From: Russell Standish
Subject: Re: [Swarm-Modelling] Floating point arithmetic
Date: Mon, 2 May 2005 09:51:50 +1000
User-agent: Mutt/1.4i

On Sun, May 01, 2005 at 11:03:20AM -0600, Marcus G. Daniels wrote:
> Russell Standish wrote:
> 
> >I am very *unconvinced* that we need yet another computer language to
> >solve the issues. C++ works extremely well in a high performance
> >setting, and its curious that it wasn't mentioned in any of those
> >articles (only Fortran, which is becoming more C++ like by the year).
> > 
> >
> I agree that C++ is versatile enough to provide the scalability sought 
> by Chapel and Fortress.  Existing commercial OpenMP compilers go a fair 
> ways toward that, as do packages POOMA 
> (http://savannah.nongnu.org/projects/freepooma).  The question is how 
> many people will run screaming in the process.   
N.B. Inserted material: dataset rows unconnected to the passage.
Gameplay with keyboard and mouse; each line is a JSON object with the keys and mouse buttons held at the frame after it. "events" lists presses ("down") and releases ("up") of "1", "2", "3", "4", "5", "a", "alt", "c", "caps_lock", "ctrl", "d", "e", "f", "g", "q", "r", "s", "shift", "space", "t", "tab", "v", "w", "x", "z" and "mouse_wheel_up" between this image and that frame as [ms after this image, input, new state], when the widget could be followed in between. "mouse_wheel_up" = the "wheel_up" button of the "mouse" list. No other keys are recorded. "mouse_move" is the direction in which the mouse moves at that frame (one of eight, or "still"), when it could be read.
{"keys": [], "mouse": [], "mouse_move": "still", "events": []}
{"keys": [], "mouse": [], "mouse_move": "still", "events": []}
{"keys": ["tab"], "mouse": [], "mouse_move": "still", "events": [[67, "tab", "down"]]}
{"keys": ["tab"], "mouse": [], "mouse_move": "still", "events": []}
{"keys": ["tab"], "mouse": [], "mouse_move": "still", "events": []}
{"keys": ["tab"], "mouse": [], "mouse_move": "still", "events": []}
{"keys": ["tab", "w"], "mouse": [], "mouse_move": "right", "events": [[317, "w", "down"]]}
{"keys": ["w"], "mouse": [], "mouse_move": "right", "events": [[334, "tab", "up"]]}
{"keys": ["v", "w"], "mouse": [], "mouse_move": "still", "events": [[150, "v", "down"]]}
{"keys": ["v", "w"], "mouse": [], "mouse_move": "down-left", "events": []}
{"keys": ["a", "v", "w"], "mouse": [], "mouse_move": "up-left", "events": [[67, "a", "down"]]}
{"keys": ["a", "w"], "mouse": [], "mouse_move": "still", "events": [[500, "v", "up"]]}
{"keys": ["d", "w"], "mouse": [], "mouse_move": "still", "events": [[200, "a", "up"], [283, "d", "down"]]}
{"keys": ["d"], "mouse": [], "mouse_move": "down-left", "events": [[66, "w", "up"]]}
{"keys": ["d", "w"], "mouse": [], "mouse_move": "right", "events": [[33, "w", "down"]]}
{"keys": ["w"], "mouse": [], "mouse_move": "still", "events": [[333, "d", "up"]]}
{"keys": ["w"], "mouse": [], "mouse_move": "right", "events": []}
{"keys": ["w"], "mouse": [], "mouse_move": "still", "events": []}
Probably about as many people who run screaming from Java :)


> Both Microsoft and Sun 
> apparently felt C++'s user domain was limited, thus we have C# and Java.
> 

C# and Java were designed for a completely different application, the
web applet. Here performance is not necessary, but runtime portability
is. How successful they are is a matter of opinion - I always have
potability problems with Java (so I'm usually one of those who run
screaming from it) and C# in a nonwindows environment is a bit of a joke.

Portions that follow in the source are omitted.